Much has been said about synodality in relation to internal Catholic reforms, yet far less attention has been given to the need for a genuinely ecumenical form of synodality capable of strengthening everyday interdenominational practice and shared Christian witness in the public sphere. Speaking "with one voice" does not occur automatically at the level of institutional representation, but depends on coordinated and credible practices of cooperation among Christian communities. In confessionally homogeneous settings, synodality therefore tends to remain an ad intra reorganisation of ecclesial governance, leaving interchurch relations largely at the margins.
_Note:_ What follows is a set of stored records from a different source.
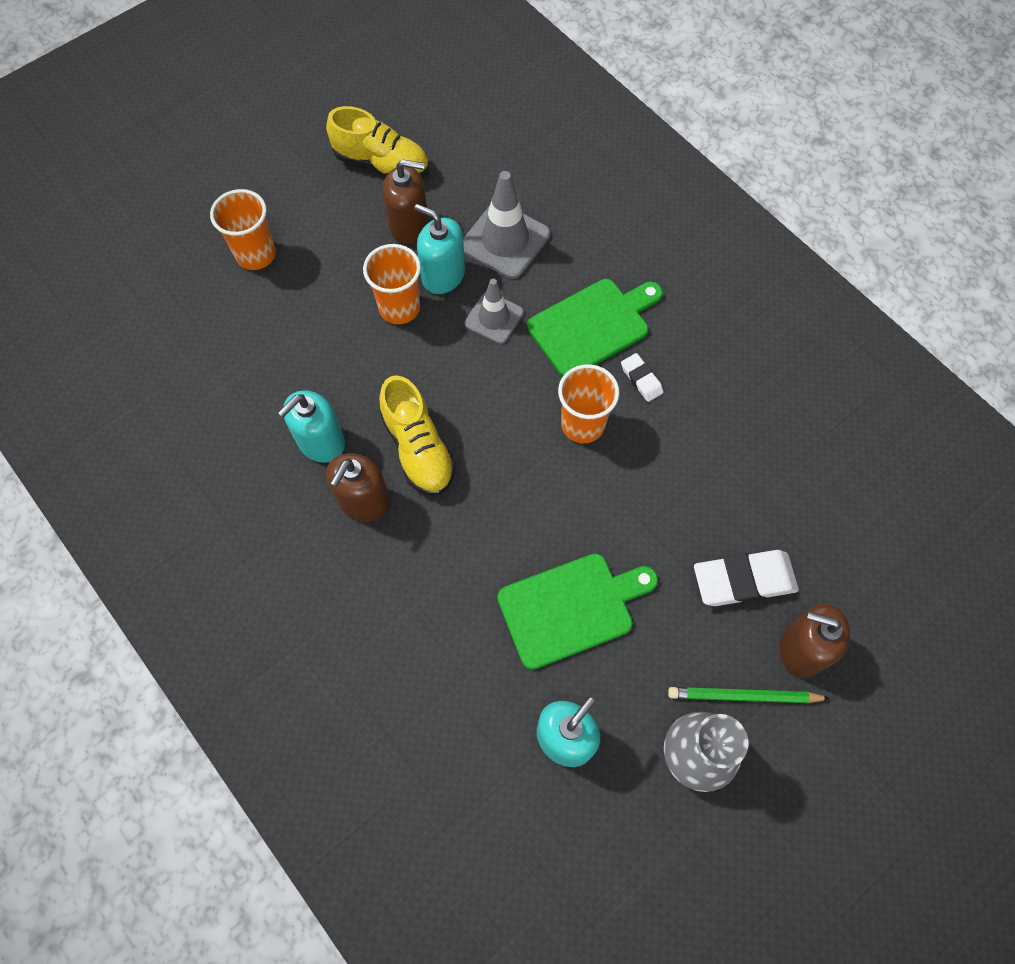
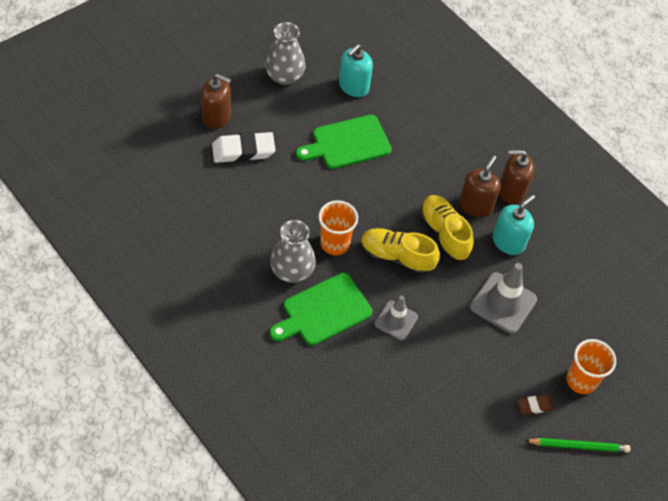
camera: 175 degrees right, 10 degrees down
(322, 223) = (534, 406): none -> brown eraser
(382, 164) = (493, 460): yellow shoe -> yellow shoe (396, 257)
(399, 308) = (466, 332): orange cup -> none
(409, 225) = (465, 400): brown soap dispenser -> brown soap dispenser (511, 191)
(443, 275) = (435, 356): turquoise soap dispenser -> none
(505, 240) = (388, 383): grey traffic cone -> grey traffic cone (503, 303)
(641, 379) = (292, 271): white eraser -> grey vase
(744, 696) = (254, 98): green pencil -> green pencil (578, 446)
Based on comparative observations from majority-Church contexts in East-Central Europe, the paper shows that 'ad intra' synodality often stabilises existing asymmetries rather than disrupts them. The majority Church continues to define the terms of ecumenical engagement, control access to resources, and set the agenda of cooperation. This exposes a theological-practical divide between institutional rationality (ratio), which privileges procedural order and organisational control, and the affective and relational dimensions of ecumenical life (affectus), such as experiences of recognition, trust, and belonging.
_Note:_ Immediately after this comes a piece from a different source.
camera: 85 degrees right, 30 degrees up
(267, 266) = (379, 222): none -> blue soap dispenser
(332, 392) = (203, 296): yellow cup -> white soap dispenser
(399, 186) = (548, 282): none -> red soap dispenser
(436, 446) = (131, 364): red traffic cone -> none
The paper suggests that institutional anxieties over potential member outflow to smaller Christian communities foster a defensive mode of ecumenism oriented toward managing confessional risk rather than cultivating mutuality. Paradoxically, recognising confessional diversity as an internal dimension of ecclesial unity may reduce affective vulnerability and mitigate conversion motivated by relational wounds or protest rather than sustained doctrinal disagreement. The paper outlines how reconnecting synodal reform with grassroots ecumenical practice, and complementing it with more relational and polycentric models of unity, can offer a more credible response to structural inequalities between Churches.